La perspective de tomber malade et de mourir du coronavirus en Haïti est une réalité pour ces personnes. Au cours des premiers mois de la pandémie, Haïti avait enregistré moins d’infections à la COVID-19 et de décès que les autres pays des Caraïbes, mais cela a commencé à changer à mesure que de plus en plus de personnes, notamment celles qui ont été expulsées, retournent en Haïti.
Le virus est un ennemi pernicieux, qui affecte manifestement de façon plus agressive les Noirs, les Hispaniques, les Latinos, et les Amérindiens. Outre les zones urbaines denses et des communautés amérindiennes, il a infiltré les prisons et les centres de rétention pour migrants où il peut se propager rapidement parmi des populations en grande partie non blanches qui vivent dans des espaces exigus sans accès adéquat aux soins de santé. Les trois individus qui ont été testés positifs à leur arrivée en Haïti auraient été exposés au virus alors qu’ils étaient en centre de rétention.
Les militants identifient à juste titre les inégalités en matière de santé, liées à la pandémie de COVID-19 mais aussi plus généralement, comme l’un des problèmes que Black Lives Matter doit résoudre en urgence. Même si les frontières physiques restent résolument fermées, les multiples défis croisés auxquels les personnes expulsées sont confrontées devraient obliger la société américaine à ouvrir les frontières de son imagination et de sa compassion.

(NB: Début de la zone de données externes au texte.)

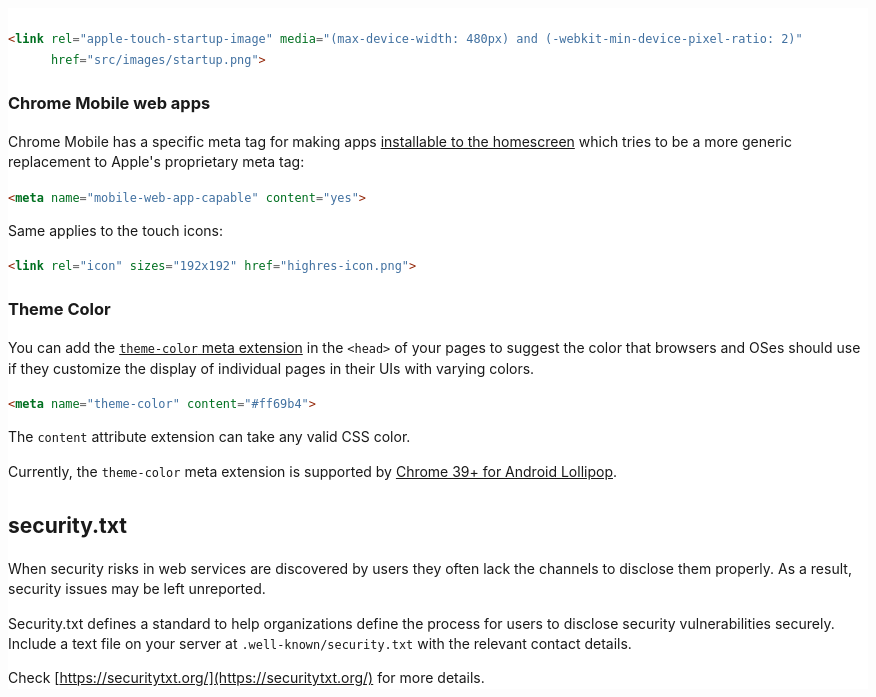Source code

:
 ```html

<link rel="apple-touch-startup-image" media="(max-device-width: 480px) and (-webkit-min-device-pixel-ratio: 2)"
      href="src/images/startup.png">
```


### Chrome Mobile web apps

Chrome Mobile has a specific meta tag for making apps [installable to the
homescreen](https://developer.chrome.com/multidevice/android/installtohomescreen)
which tries to be a more generic replacement to Apple's proprietary meta tag:

```html
<meta name="mobile-web-app-capable" content="yes">
```

Same applies to the touch icons:

```html
<link rel="icon" sizes="192x192" href="highres-icon.png">
```

### Theme Color

You can add the [`theme-color` meta
extension](https://html.spec.whatwg.org/multipage/semantics.html#meta-theme-color)
in the `<head>` of your pages to suggest the color that browsers and OSes should
use if they customize the display of individual pages in their UIs with varying
colors.

```html
<meta name="theme-color" content="#ff69b4">
```

The `content` attribute extension can take any valid CSS color.

Currently, the `theme-color` meta extension is supported by [Chrome 39+ for
Android
Lollipop](https://developers.google.com/web/updates/2014/11/Support-for-theme-color-in-Chrome-39-for-Android).


## security.txt

When security risks in web services are discovered by users they often lack the
channels to disclose them properly. As a result, security issues may be left
unreported.

Security.txt defines a standard to help organizations define the process for
users to disclose security vulnerabilities securely. Include a text file on your
server at `.well-known/security.txt` with the relevant contact details.

Check [https://securitytxt.org/](https://securitytxt.org/) for more details.
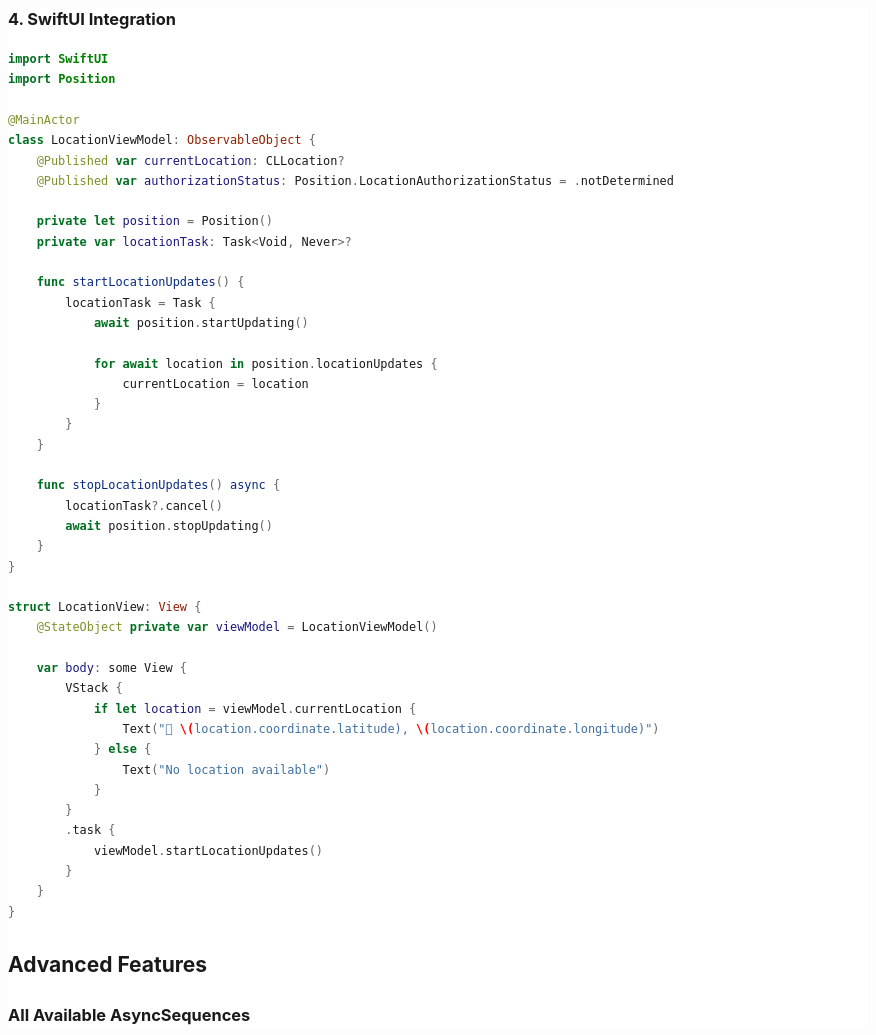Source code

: ### 4. SwiftUI Integration

```swift
import SwiftUI
import Position

@MainActor
class LocationViewModel: ObservableObject {
    @Published var currentLocation: CLLocation?
    @Published var authorizationStatus: Position.LocationAuthorizationStatus = .notDetermined
    
    private let position = Position()
    private var locationTask: Task<Void, Never>?
    
    func startLocationUpdates() {
        locationTask = Task {
            await position.startUpdating()
            
            for await location in position.locationUpdates {
                currentLocation = location
            }
        }
    }
    
    func stopLocationUpdates() async {
        locationTask?.cancel()
        await position.stopUpdating()
    }
}

struct LocationView: View {
    @StateObject private var viewModel = LocationViewModel()
    
    var body: some View {
        VStack {
            if let location = viewModel.currentLocation {
                Text("📍 \(location.coordinate.latitude), \(location.coordinate.longitude)")
            } else {
                Text("No location available")
            }
        }
        .task {
            viewModel.startLocationUpdates()
        }
    }
}
```

## Advanced Features

### All Available AsyncSequences
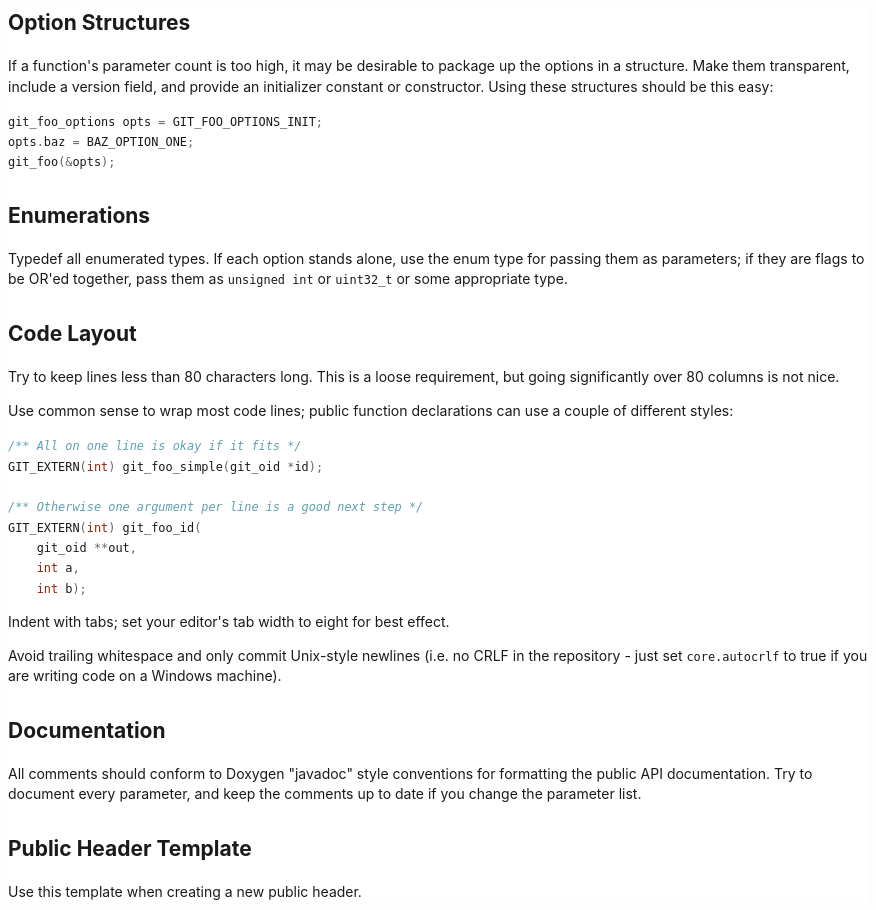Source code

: ## Option Structures

If a function's parameter count is too high, it may be desirable to package
up the options in a structure.  Make them transparent, include a version
field, and provide an initializer constant or constructor.  Using these
structures should be this easy:

```C
git_foo_options opts = GIT_FOO_OPTIONS_INIT;
opts.baz = BAZ_OPTION_ONE;
git_foo(&opts);
```

## Enumerations

Typedef all enumerated types.  If each option stands alone, use the enum
type for passing them as parameters; if they are flags to be OR'ed together,
pass them as `unsigned int` or `uint32_t` or some appropriate type.

## Code Layout

Try to keep lines less than 80 characters long.  This is a loose
requirement, but going significantly over 80 columns is not nice.

Use common sense to wrap most code lines; public function declarations
can use a couple of different styles:

```c
/** All on one line is okay if it fits */
GIT_EXTERN(int) git_foo_simple(git_oid *id);

/** Otherwise one argument per line is a good next step */
GIT_EXTERN(int) git_foo_id(
	git_oid **out,
	int a,
	int b);
```

Indent with tabs; set your editor's tab width to eight for best effect.

Avoid trailing whitespace and only commit Unix-style newlines (i.e. no CRLF
in the repository - just set `core.autocrlf` to true if you are writing code
on a Windows machine).

## Documentation

All comments should conform to Doxygen "javadoc" style conventions for
formatting the public API documentation.  Try to document every parameter,
and keep the comments up to date if you change the parameter list.

## Public Header Template

Use this template when creating a new public header.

Dans une lettre adressée au Département de la sécurité intérieure, soutenue par des experts en santé publique, des élus et des citoyens et migrants concernés, la députée de Floride Frederica Wilson a appelé à un moratoire sur les expulsions vers Haïti. Le pays, écrit-elle, « ne dispose pas de l’infrastructure de santé publique nécessaire pour empêcher la propagation du virus ou traiter un grand nombre de personnes infectées. […] Il est impensable de rapatrier des migrants qui pourraient être porteurs sains dans un tel environnement. »
Je me souviens des paroles d’un jeune homme expulsé vers Haïti avec qui je me suis liée d’amitié en tant que compatriote américaine alors qu’il vivait aux États-Unis en 2013. Il était venu me rendre visite peu de temps après la fondation de Black Lives Matter à la suite de l’acquittement du policier qui avait abattu Trayvon Martin. Selon lui, les déportés comprenaient mieux que quiconque ce que Black Lives Matter signifie. « Une personne expulsée, c’est un détritus ; usée, finie, jetée. San valè yo jete l. », protestait-il dans un mélange d’anglais et de créole. En créole, ça signifie : « Comme il n’a pas de valeur, ils s’en débarrassent. »
Aucun individu, citoyen ou non, ne mérite un tel traitement.